_THE TASK_
Present the data once more in exactly its original form.

_GIVEN INFORMATION_

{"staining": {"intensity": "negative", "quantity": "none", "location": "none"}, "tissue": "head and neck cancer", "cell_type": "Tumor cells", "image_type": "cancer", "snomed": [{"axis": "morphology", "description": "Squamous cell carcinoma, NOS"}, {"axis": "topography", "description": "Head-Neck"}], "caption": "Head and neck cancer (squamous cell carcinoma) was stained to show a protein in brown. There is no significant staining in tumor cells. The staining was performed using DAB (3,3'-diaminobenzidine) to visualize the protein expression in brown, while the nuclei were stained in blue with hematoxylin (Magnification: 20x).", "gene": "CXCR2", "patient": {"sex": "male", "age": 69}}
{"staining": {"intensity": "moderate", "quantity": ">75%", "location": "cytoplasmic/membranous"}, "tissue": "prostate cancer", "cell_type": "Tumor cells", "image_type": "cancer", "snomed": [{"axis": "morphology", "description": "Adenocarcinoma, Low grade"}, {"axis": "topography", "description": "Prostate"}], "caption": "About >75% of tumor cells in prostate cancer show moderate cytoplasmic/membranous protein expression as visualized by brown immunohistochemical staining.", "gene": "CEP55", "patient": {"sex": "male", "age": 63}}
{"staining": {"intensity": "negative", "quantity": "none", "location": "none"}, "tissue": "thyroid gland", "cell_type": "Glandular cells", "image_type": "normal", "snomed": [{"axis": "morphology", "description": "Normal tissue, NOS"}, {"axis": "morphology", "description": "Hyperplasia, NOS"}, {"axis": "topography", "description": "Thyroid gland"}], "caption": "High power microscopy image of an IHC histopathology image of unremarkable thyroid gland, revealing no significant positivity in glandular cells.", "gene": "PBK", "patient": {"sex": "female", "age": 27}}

_RESPONSE BELOW_
{"staining": {"intensity": "negative", "quantity": "none", "location": "none"}, "tissue": "head and neck cancer", "cell_type": "Tumor cells", "image_type": "cancer", "snomed": [{"axis": "morphology", "description": "Squamous cell carcinoma, NOS"}, {"axis": "topography", "description": "Head-Neck"}], "caption": "Head and neck cancer (squamous cell carcinoma) was stained to show a protein in brown. There is no significant staining in tumor cells. The staining was performed using DAB (3,3'-diaminobenzidine) to visualize the protein expression in brown, while the nuclei were stained in blue with hematoxylin (Magnification: 20x).", "gene": "CXCR2", "patient": {"sex": "male", "age": 69}}
{"staining": {"intensity": "moderate", "quantity": ">75%", "location": "cytoplasmic/membranous"}, "tissue": "prostate cancer", "cell_type": "Tumor cells", "image_type": "cancer", "snomed": [{"axis": "morphology", "description": "Adenocarcinoma, Low grade"}, {"axis": "topography", "description": "Prostate"}], "caption": "About >75% of tumor cells in prostate cancer show moderate cytoplasmic/membranous protein expression as visualized by brown immunohistochemical staining.", "gene": "CEP55", "patient": {"sex": "male", "age": 63}}
{"staining": {"intensity": "negative", "quantity": "none", "location": "none"}, "tissue": "thyroid gland", "cell_type": "Glandular cells", "image_type": "normal", "snomed": [{"axis": "morphology", "description": "Normal tissue, NOS"}, {"axis": "morphology", "description": "Hyperplasia, NOS"}, {"axis": "topography", "description": "Thyroid gland"}], "caption": "High power microscopy image of an IHC histopathology image of unremarkable thyroid gland, revealing no significant positivity in glandular cells.", "gene": "PBK", "patient": {"sex": "female", "age": 27}}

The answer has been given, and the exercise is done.